Google executed a subtle yet important shift in its management structure today, promoting one of the most visible faces of the company to oversee a potentially important source of growth.
Marissa Mayer, Google's first female engineer and probably the only one who will ever grace the pages of Vogue, is taking on a new role at Google heading up its work on location-aware services and local markets after years of overseeing the user interface of Google search. She'll also be joining Google's operating committee, the cabinet-of-sorts for Google's ruling triumvirate of CEO Eric Schmidt and co-founders Sergey Brin and Larry Page.
"Marissa is moving over to an exciting new role covering geo/local, which is crucial to our users and the future of Google. Marissa has made an amazing contribution on search over the last decade, and we're excited about her input in this new area in the decade ahead," Google said in a statement.
Mayer, 35, is now the youngest person on that committee. Her elevation is a sign not only that Google believes in her past contributions, but also that it believes she is the person that can help the company solve the pending problem of how to stay relevant as the Internet evolves beyond search as the center of the online universe.
In a way, it's confirmation that Google believes it missed out when it allowed Foursquare founder Dennis Crowley to leave the company after it had acquired Crowley's older company, Dodgeball, yet left it to wither on the vine. Mayer will be tasked with figuring out how to take advantage of Google's huge database of local information--things like Place Pages and Google Maps--and its work on mobile applications like Latitude to create the most interactive Yellow Pages the world has yet seen, according to one source familiar with Google's plans.
It's also a gamble that Google no longer faces the type of competitive threats on its home turf that it once did. Google is asking Udi Manber--its chief search engineer--to also take on Mayer's product-oriented role, a shift in management philosophy from an older Google where separate people were in charge of product development and engineering to a newer one where that role is occupied by a single person, such as Andy Rubin's role heading up the Android team or Dave Girouard's role heading up Google's enterprise technology efforts.

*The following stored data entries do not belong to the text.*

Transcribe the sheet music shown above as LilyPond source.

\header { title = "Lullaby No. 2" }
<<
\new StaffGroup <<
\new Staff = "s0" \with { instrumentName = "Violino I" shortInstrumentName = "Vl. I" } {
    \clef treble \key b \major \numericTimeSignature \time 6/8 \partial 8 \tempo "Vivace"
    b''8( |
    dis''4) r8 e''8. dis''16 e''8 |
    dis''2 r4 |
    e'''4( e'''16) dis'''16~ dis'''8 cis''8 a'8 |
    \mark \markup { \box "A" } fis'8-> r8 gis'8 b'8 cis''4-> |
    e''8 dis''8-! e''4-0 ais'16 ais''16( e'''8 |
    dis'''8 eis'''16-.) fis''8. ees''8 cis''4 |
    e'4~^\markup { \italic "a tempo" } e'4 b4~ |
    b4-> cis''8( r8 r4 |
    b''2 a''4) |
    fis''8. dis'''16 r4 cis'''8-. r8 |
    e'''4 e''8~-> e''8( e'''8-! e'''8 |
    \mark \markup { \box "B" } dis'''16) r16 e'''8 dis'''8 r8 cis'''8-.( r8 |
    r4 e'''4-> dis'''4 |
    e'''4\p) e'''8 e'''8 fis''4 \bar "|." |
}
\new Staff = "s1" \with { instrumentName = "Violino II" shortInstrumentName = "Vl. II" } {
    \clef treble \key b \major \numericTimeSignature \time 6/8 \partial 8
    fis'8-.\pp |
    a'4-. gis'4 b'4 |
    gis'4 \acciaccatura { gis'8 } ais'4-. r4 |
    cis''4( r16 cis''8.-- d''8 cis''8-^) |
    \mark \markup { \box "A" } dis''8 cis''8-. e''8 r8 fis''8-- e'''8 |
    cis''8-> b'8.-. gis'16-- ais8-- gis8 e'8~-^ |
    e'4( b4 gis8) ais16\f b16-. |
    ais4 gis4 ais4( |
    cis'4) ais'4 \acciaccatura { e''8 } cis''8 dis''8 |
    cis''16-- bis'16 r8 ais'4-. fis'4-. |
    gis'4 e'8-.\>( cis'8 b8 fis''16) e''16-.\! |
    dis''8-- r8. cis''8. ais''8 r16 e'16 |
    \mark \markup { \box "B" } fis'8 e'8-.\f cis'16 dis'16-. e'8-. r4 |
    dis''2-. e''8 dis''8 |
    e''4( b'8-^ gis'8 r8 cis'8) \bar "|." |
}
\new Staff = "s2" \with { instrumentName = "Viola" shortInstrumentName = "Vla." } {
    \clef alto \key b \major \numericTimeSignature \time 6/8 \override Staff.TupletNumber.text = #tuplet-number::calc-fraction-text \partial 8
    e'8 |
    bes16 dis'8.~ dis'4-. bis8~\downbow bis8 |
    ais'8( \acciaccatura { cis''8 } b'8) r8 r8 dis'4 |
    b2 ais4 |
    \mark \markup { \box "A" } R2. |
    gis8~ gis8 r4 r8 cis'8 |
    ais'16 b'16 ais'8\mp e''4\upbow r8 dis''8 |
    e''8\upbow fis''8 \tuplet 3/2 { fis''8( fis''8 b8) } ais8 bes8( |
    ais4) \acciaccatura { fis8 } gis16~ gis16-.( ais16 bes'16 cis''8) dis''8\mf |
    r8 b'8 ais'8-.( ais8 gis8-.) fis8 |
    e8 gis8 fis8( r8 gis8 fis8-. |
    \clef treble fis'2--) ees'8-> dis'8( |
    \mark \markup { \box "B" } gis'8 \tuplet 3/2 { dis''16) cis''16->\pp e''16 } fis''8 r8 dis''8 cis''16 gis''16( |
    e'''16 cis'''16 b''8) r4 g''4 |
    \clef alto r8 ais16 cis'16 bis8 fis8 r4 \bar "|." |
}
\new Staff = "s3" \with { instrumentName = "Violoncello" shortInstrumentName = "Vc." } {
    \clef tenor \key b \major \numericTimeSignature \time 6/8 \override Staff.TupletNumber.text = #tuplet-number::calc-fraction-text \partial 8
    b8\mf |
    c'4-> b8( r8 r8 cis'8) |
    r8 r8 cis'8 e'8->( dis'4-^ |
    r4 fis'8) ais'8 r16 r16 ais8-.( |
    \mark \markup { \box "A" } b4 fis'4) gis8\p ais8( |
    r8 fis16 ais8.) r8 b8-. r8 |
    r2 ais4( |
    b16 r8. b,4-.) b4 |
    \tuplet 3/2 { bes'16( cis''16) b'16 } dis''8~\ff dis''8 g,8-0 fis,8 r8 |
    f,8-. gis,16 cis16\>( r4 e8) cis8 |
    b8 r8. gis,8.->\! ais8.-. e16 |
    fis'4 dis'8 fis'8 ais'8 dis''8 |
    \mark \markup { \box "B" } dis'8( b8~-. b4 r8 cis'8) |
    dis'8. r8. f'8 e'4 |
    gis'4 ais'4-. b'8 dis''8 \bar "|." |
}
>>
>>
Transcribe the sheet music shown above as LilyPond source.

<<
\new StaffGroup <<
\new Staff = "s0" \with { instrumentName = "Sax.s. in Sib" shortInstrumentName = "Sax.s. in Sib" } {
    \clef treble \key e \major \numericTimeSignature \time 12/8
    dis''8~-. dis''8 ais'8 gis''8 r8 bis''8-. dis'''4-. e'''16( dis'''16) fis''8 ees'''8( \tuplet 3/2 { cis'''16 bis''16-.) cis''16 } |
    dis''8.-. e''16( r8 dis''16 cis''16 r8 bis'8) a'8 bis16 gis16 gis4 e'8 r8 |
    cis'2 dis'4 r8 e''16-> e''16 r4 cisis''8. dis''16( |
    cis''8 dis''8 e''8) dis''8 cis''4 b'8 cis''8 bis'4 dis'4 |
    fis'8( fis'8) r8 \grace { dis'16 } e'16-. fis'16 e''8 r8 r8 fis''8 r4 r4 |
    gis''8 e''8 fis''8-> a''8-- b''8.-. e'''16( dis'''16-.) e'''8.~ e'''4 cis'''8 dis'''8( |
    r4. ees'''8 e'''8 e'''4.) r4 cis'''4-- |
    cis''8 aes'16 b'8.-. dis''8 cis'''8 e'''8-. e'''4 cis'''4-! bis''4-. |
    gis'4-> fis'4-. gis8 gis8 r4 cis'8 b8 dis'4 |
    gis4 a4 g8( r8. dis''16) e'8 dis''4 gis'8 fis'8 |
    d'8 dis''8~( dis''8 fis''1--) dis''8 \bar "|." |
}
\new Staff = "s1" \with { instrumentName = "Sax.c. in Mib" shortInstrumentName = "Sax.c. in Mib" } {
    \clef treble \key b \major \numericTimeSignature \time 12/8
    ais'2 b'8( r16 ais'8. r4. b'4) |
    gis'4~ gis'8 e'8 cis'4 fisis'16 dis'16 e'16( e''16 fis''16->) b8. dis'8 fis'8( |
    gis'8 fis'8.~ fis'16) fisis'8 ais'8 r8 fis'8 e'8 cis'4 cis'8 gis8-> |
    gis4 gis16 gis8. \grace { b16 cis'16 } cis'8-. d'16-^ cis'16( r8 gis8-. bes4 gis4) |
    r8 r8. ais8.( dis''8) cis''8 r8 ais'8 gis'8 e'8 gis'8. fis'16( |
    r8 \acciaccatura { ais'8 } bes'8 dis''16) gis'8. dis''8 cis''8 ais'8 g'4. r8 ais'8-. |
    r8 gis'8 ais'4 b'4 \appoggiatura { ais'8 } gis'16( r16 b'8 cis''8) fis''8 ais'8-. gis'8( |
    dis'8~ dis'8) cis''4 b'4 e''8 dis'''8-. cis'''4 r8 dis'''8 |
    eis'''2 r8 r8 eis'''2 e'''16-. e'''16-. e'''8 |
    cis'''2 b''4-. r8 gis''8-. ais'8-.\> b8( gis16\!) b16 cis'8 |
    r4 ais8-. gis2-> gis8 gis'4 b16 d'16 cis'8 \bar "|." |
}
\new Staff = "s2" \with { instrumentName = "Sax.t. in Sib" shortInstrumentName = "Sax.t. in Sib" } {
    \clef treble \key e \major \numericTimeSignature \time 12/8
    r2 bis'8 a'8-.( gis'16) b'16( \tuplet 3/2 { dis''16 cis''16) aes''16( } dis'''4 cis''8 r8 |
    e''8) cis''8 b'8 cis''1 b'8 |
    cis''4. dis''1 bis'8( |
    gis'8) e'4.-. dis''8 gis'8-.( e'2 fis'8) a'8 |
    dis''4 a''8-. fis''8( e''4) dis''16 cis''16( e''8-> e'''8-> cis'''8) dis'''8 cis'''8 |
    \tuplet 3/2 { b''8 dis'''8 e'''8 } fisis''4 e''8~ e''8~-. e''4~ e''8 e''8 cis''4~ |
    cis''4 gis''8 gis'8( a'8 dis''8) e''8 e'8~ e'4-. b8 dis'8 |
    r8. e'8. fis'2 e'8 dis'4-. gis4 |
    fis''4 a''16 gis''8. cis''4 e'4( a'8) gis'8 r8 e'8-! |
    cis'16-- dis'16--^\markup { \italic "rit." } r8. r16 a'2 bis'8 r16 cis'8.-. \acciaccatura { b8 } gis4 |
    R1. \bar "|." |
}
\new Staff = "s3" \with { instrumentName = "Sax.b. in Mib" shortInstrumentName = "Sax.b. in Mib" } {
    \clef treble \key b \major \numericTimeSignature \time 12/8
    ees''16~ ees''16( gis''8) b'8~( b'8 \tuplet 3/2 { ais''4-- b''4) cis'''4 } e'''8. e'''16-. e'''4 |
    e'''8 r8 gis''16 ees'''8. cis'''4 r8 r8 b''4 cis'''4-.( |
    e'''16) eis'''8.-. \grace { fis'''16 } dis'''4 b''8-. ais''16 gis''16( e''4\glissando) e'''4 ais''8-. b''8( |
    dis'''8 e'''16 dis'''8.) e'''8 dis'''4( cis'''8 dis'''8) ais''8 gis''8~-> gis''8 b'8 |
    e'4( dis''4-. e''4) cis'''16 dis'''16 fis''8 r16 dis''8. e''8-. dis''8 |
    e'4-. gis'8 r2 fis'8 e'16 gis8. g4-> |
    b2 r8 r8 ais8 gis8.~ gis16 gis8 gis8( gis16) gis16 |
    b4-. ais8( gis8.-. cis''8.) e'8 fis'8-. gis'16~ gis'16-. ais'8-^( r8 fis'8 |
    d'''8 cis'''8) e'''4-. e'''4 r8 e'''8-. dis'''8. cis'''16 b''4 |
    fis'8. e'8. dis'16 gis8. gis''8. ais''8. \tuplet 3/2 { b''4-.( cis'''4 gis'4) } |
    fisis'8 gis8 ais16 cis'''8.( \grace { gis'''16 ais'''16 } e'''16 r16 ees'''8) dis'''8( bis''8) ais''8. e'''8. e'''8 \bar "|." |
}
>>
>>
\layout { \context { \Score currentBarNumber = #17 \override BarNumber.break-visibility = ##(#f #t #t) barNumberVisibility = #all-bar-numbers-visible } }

Google is often reluctant to talk about big-company topics like human resources management or organizational structure, but as the company grows older and bigger such topics matter. A source familiar with the company's thinking said that while little will change for rank-and-file Googlers as a result of Mayer's promotion, the promotion sends a clear message as to Google's future priorities.
In addition to her work on local and location-aware products, Mayer will lead a team examining what is in store for the Internet far into the future, a subject matter Google--and few others--have yet to articulate. There's clear acknowledgment that the social-media power brokers (really, Facebook and Twitter) will start accumulating their fair share of Internet advertising dollars as they grow, potentially shrinking the pie from which Google can depend on to fund driverless cars and wave-powered energy.
Google needs to defend its search stronghold and acquire a foothold in these growing areas, and Mayer will be given the honor and the pressure of delivering on these needs. It's not clear whether Google's reimagining of its social-media strategy--internally code-named Google Me--will roll up into Mayer's domain: Techcrunch has reported that Google mobile czar Vic Gundotra is heading up that project.
But Mayer has now been elevated above Gundotra, perhaps the other most visible face of the company below Schmidt and the co-founders in recent years. Her position on the operating committee gives her the organizational heft to influence Google's decision making and the authority to approve or reject ideas that will impact Google's future.
Google clarified that the near-simultaneous redesign of its management page--which erases all mention of the operating committee--is designed mostly for investor purposes, to highlight the "named executives" that the company is required to list on its proxy statement and disclose their compensation. Still, while Mayer's name no longer appears on that page, the company has bet an awful lot of its future on her ability to produce results.
Google reports its third-quarter earnings on Thursday, and might have more to say about its organizational philosophy at that time.